Solibello ha ripercorso la trasformazione avvenuta negli ultimi vent’anni, con l’arrivo degli smartphone e dei social network, che – grazie agli algoritmi – sono in grado di conoscere gusti, orientamenti e fragilità personali. Un meccanismo che, se non governato, alimenta bolle informative, radicalizzazione e disinformazione. “Le fake news viaggiano sette volte più veloci di una notizia verificata,” ha sottolineato il giornalista, “e oggi gran parte della popolazione si informa solo tramite social. Questo genera comunità disinformate, vulnerabili e facilmente manipolabili.”
Il panel ha offerto anche una riflessione educativa, in particolare verso bambini, adolescenti e famiglie. “Il problema non sono solo i ragazzi – ha detto Solibello – ma gli adulti, che non hanno ancora imparato a dare il buon esempio. Serve una nuova alfabetizzazione mediatica, che riporti equilibrio e che insegni a distinguere contenuti sani da contenuti tossici.”
La proposta?

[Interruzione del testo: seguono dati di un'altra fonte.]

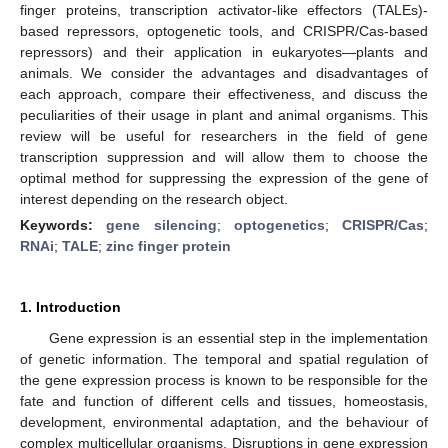
finger proteins, transcription activator-like effectors (TALEs)-
based repressors, optogenetic tools, and CRISPR/Cas-based
repressors) and their application in eukaryotes—plants and
animals. We consider the advantages and disadvantages of
each approach, compare their effectiveness, and discuss the
peculiarities of their usage in plant and animal organisms. This
review will be useful for researchers in the field of gene
transcription suppression and will allow them to choose the
optimal method for suppressing the expression of the gene of
interest depending on the research object.
Keywords:
gene silencing
;
optogenetics
;
CRISPR/Cas
;
RNAi
;
TALE
;
zinc finger protein
1. Introduction
Gene expression is an essential step in the implementation
of genetic information. The temporal and spatial regulation of
the gene expression process is known to be responsible for the
fate and function of different cells and tissues, homeostasis,
development, environmental adaptation, and the behaviour of
complex multicellular organisms. Disruptions in gene expression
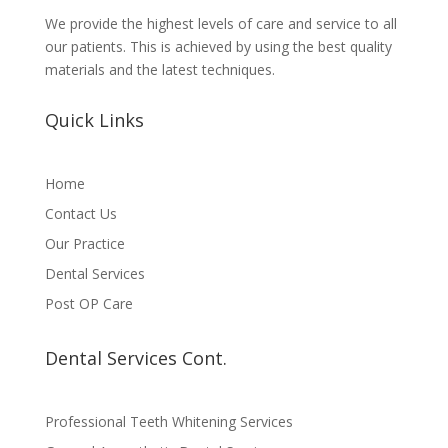
We provide the highest levels of care and service to all
our patients. This is achieved by using the best quality
materials and the latest techniques.
Quick Links
Home
Contact Us
Our Practice
Dental Services
Post OP Care
Dental Services Cont.
Professional Teeth Whitening Services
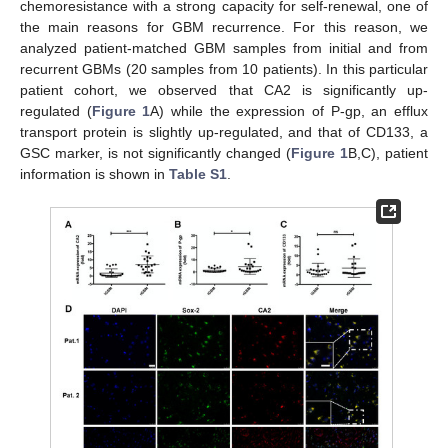
chemoresistance with a strong capacity for self-renewal, one of
the main reasons for GBM recurrence. For this reason, we
analyzed patient-matched GBM samples from initial and from
recurrent GBMs (20 samples from 10 patients). In this particular
patient cohort, we observed that CA2 is significantly up-
regulated (
Figure 1
A) while the expression of P-gp, an efflux
transport protein is slightly up-regulated, and that of CD133, a
GSC marker, is not significantly changed (
Figure 1
B,C), patient
information is shown in
Table S1
.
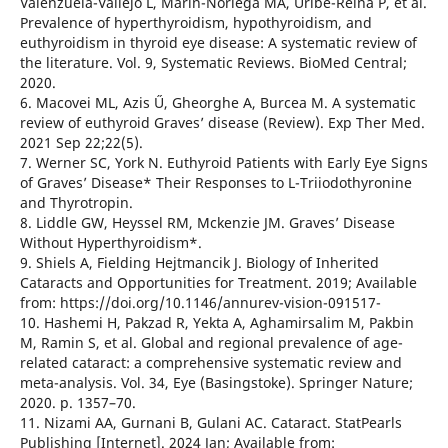
Valenzuela-Vallejo L, Marin-Noriega MA, Uribe-Reina P, et al.
Prevalence of hyperthyroidism, hypothyroidism, and
euthyroidism in thyroid eye disease: A systematic review of
the literature. Vol. 9, Systematic Reviews. BioMed Central;
2020.
6. Macovei ML, Azis Ű, Gheorghe A, Burcea M. A systematic
review of euthyroid Graves’ disease (Review). Exp Ther Med.
2021 Sep 22;22(5).
7. Werner SC, York N. Euthyroid Patients with Early Eye Signs
of Graves’ Disease* Their Responses to L-Triiodothyronine
and Thyrotropin.
8. Liddle GW, Heyssel RM, Mckenzie JM. Graves’ Disease
Without Hyperthyroidism*.
9. Shiels A, Fielding Hejtmancik J. Biology of Inherited
Cataracts and Opportunities for Treatment. 2019; Available
from: https://doi.org/10.1146/annurev-vision-091517-
10. Hashemi H, Pakzad R, Yekta A, Aghamirsalim M, Pakbin
M, Ramin S, et al. Global and regional prevalence of age-
related cataract: a comprehensive systematic review and
meta-analysis. Vol. 34, Eye (Basingstoke). Springer Nature;
2020. p. 1357–70.
11. Nizami AA, Gurnani B, Gulani AC. Cataract. StatPearls
Publishing [Internet]. 2024 Jan; Available from:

Una vera e propria “dieta mediatica”, che non elimini la tecnologia, ma insegni a farne un uso più consapevole, come farebbe un nutrizionista dell’informazione.
Confcooperative, promotrice dell’incontro, ha ribadito l’importanza di coltivare cittadinanza attiva e responsabilità anche nel consumo dei media, sottolineando che non c’è differenza, in termini di consapevolezza, tra ciò che mettiamo nel piatto e ciò che mettiamo in testa.